* Assignment: Without omitting anything, write out the listing below precisely.

(The data Opens)

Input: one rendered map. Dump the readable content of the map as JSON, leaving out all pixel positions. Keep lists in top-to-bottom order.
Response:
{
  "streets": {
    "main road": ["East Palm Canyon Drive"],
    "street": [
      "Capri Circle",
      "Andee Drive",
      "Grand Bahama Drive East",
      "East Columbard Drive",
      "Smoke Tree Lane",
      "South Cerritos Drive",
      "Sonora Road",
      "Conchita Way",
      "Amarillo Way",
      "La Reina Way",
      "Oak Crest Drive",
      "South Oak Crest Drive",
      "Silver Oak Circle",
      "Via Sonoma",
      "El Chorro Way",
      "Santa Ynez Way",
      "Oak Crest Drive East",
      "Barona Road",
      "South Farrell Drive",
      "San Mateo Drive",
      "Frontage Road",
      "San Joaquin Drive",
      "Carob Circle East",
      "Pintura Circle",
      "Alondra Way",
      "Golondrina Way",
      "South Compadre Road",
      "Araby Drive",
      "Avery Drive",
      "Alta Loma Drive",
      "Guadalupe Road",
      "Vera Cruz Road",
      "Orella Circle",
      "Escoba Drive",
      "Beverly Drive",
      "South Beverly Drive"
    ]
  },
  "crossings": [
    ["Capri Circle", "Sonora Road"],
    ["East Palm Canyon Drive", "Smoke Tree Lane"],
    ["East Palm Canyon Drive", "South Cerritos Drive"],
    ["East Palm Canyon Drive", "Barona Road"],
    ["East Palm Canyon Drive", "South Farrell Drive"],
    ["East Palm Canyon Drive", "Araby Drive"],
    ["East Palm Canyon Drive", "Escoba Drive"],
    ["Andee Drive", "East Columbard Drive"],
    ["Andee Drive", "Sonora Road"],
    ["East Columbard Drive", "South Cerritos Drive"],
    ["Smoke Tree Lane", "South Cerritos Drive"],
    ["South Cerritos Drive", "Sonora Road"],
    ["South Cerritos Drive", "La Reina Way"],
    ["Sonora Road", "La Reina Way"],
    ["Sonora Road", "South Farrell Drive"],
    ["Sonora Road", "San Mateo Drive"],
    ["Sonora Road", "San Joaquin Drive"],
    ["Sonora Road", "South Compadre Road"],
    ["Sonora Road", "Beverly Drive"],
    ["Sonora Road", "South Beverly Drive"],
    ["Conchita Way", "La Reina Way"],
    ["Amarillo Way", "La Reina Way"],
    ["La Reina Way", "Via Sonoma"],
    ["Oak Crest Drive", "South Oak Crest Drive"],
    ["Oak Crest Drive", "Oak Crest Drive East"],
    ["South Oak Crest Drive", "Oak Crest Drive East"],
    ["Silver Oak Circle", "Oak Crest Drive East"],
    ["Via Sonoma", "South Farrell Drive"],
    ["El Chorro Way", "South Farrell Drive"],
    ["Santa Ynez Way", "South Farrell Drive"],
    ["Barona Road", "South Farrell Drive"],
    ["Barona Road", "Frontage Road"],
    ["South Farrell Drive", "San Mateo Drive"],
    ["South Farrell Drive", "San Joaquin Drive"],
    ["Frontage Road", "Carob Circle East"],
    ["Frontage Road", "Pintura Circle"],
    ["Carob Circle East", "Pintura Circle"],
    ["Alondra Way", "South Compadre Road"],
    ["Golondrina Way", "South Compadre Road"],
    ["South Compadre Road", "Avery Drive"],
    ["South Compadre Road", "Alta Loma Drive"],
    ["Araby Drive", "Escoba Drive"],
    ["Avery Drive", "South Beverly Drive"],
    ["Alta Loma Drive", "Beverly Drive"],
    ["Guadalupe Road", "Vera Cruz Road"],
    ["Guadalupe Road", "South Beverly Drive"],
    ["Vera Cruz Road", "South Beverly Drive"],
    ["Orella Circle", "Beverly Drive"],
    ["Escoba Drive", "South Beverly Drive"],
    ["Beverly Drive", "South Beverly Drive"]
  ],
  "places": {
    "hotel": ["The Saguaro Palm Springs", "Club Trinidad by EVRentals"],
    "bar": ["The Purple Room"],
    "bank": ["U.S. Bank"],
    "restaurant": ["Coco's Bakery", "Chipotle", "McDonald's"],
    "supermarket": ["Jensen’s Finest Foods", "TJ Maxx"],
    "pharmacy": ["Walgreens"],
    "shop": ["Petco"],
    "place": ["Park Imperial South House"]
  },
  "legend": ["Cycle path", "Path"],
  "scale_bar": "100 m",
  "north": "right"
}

(The data Closes)

* Written response:
Input: one rendered map. Dump the readable content of the map as JSON, leaving out all pixel positions. Keep lists in top-to-bottom order.
Response:
{
  "streets": {
    "main road": ["East Palm Canyon Drive"],
    "street": [
      "Capri Circle",
      "Andee Drive",
      "Grand Bahama Drive East",
      "East Columbard Drive",
      "Smoke Tree Lane",
      "South Cerritos Drive",
      "Sonora Road",
      "Conchita Way",
      "Amarillo Way",
      "La Reina Way",
      "Oak Crest Drive",
      "South Oak Crest Drive",
      "Silver Oak Circle",
      "Via Sonoma",
      "El Chorro Way",
      "Santa Ynez Way",
      "Oak Crest Drive East",
      "Barona Road",
      "South Farrell Drive",
      "San Mateo Drive",
      "Frontage Road",
      "San Joaquin Drive",
      "Carob Circle East",
      "Pintura Circle",
      "Alondra Way",
      "Golondrina Way",
      "South Compadre Road",
      "Araby Drive",
      "Avery Drive",
      "Alta Loma Drive",
      "Guadalupe Road",
      "Vera Cruz Road",
      "Orella Circle",
      "Escoba Drive",
      "Beverly Drive",
      "South Beverly Drive"
    ]
  },
  "crossings": [
    ["Capri Circle", "Sonora Road"],
    ["East Palm Canyon Drive", "Smoke Tree Lane"],
    ["East Palm Canyon Drive", "South Cerritos Drive"],
    ["East Palm Canyon Drive", "Barona Road"],
    ["East Palm Canyon Drive", "South Farrell Drive"],
    ["East Palm Canyon Drive", "Araby Drive"],
    ["East Palm Canyon Drive", "Escoba Drive"],
    ["Andee Drive", "East Columbard Drive"],
    ["Andee Drive", "Sonora Road"],
    ["East Columbard Drive", "South Cerritos Drive"],
    ["Smoke Tree Lane", "South Cerritos Drive"],
    ["South Cerritos Drive", "Sonora Road"],
    ["South Cerritos Drive", "La Reina Way"],
    ["Sonora Road", "La Reina Way"],
    ["Sonora Road", "South Farrell Drive"],
    ["Sonora Road", "San Mateo Drive"],
    ["Sonora Road", "San Joaquin Drive"],
    ["Sonora Road", "South Compadre Road"],
    ["Sonora Road", "Beverly Drive"],
    ["Sonora Road", "South Beverly Drive"],
    ["Conchita Way", "La Reina Way"],
    ["Amarillo Way", "La Reina Way"],
    ["La Reina Way", "Via Sonoma"],
    ["Oak Crest Drive", "South Oak Crest Drive"],
    ["Oak Crest Drive", "Oak Crest Drive East"],
    ["South Oak Crest Drive", "Oak Crest Drive East"],
    ["Silver Oak Circle", "Oak Crest Drive East"],
    ["Via Sonoma", "South Farrell Drive"],
    ["El Chorro Way", "South Farrell Drive"],
    ["Santa Ynez Way", "South Farrell Drive"],
    ["Barona Road", "South Farrell Drive"],
    ["Barona Road", "Frontage Road"],
    ["South Farrell Drive", "San Mateo Drive"],
    ["South Farrell Drive", "San Joaquin Drive"],
    ["Frontage Road", "Carob Circle East"],
    ["Frontage Road", "Pintura Circle"],
    ["Carob Circle East", "Pintura Circle"],
    ["Alondra Way", "South Compadre Road"],
    ["Golondrina Way", "South Compadre Road"],
    ["South Compadre Road", "Avery Drive"],
    ["South Compadre Road", "Alta Loma Drive"],
    ["Araby Drive", "Escoba Drive"],
    ["Avery Drive", "South Beverly Drive"],
    ["Alta Loma Drive", "Beverly Drive"],
    ["Guadalupe Road", "Vera Cruz Road"],
    ["Guadalupe Road", "South Beverly Drive"],
    ["Vera Cruz Road", "South Beverly Drive"],
    ["Orella Circle", "Beverly Drive"],
    ["Escoba Drive", "South Beverly Drive"],
    ["Beverly Drive", "South Beverly Drive"]
  ],
  "places": {
    "hotel": ["The Saguaro Palm Springs", "Club Trinidad by EVRentals"],
    "bar": ["The Purple Room"],
    "bank": ["U.S. Bank"],
    "restaurant": ["Coco's Bakery", "Chipotle", "McDonald's"],
    "supermarket": ["Jensen’s Finest Foods", "TJ Maxx"],
    "pharmacy": ["Walgreens"],
    "shop": ["Petco"],
    "place": ["Park Imperial South House"]
  },
  "legend": ["Cycle path", "Path"],
  "scale_bar": "100 m",
  "north": "right"
}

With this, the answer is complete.